Malicious actors are also increasingly hosting their phishing pages on the InterPlanetary File System (IPFS), a distributed peer-to-peer file system that allows users to store and share files on a decentralized network of computers. It is much more difficult to remove a phishing page hosted in IPFS because of its peer-to-peer network aspect. 

ThreatLabz recently discovered a large-scale phishing campaign that involves AiTM attacks, which use techniques capable of bypassing conventional multifactor authentication methods. 

Vishing, or voicemail-themed phishing campaigns, have evolved from SMS or SMiShing attacks. Attackers are using real voice snippets of the executive team in these vishing attacks by leaving a voicemail of these pre-recorded messages. 

Then, recipients are pressured into taking action, like transferring money or providing credentials. Many US-based organizations have been targeted using Vishing attacks. 

Recruitment scams on LinkedIn and other job recruiting sites are also on the rise. Victims would often undergo an entire interview process, with some even being asked to purchase supplies to be reimbursed later. 

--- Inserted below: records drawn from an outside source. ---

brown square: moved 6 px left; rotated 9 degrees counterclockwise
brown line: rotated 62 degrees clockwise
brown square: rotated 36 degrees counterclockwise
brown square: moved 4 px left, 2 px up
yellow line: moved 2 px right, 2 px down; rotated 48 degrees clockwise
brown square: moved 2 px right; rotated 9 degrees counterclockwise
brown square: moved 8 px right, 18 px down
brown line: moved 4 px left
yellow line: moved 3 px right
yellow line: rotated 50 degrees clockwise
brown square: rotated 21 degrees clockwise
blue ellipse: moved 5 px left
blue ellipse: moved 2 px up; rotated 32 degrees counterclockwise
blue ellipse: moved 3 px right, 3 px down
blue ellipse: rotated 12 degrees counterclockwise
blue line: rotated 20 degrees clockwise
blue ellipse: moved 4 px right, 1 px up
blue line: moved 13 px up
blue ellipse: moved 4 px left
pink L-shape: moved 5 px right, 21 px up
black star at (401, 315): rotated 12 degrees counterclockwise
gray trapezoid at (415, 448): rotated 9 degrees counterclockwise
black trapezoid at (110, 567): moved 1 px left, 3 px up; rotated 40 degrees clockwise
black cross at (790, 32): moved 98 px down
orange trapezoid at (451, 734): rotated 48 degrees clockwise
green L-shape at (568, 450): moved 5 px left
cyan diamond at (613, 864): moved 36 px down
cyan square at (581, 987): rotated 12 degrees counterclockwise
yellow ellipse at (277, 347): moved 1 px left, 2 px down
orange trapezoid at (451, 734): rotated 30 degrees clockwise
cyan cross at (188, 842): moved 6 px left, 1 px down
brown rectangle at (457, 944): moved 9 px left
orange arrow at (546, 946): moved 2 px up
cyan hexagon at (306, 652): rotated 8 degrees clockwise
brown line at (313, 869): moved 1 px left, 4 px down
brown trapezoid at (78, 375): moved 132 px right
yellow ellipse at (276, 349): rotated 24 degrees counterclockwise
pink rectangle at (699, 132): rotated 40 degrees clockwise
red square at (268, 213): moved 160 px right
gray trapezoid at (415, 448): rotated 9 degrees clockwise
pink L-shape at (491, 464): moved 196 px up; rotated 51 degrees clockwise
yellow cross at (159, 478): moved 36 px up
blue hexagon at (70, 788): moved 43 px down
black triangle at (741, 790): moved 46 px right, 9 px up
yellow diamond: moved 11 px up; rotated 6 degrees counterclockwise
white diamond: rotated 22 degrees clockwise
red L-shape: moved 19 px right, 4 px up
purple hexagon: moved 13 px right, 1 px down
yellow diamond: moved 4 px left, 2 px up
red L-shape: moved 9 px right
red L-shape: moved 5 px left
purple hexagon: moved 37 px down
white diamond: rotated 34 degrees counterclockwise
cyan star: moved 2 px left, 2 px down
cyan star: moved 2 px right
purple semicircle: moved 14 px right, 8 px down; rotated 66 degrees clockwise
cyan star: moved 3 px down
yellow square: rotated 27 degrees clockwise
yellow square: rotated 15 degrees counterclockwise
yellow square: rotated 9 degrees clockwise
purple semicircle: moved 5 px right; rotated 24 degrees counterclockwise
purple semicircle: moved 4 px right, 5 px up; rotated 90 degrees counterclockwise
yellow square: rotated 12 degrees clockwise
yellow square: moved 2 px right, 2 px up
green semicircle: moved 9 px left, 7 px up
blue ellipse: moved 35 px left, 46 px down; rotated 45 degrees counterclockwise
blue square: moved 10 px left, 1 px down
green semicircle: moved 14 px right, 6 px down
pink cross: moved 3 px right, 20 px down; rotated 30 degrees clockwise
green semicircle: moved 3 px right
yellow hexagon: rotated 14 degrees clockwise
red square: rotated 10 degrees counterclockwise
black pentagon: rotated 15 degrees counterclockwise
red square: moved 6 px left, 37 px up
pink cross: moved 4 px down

Cybercriminals often find success when impersonating popular consumer and technology brands. Microsoft was once again the most imitated brand of the year, accounting for nearly 31% of attacks as the attackers phished for access to various Microsoft corporate applications of the victim organisations. 

Cryptocurrency exchange Binance and big brands like Netflix, Facebook, and Adobe also among the top 20 most imitated and phished brands. 

The education industry experienced the most significant surge in 2022 phishing attempts, jumping from the 8th spot to No. 1, with an increase of 576%. 

ThreatLabz believes the 2022 application process for student loan repayments and debt relief played a role in this surge. Rounding out the top five industries under attack are finance, insurance, government, and healthcare, which saw just under 31 million attempts in 2021 to over 114 million in 2022. 

Retail and wholesale industries, which topped the list as most targeted last year, saw a decrease of 67%. The service industry also saw a decline of 38% from attempts in 2021.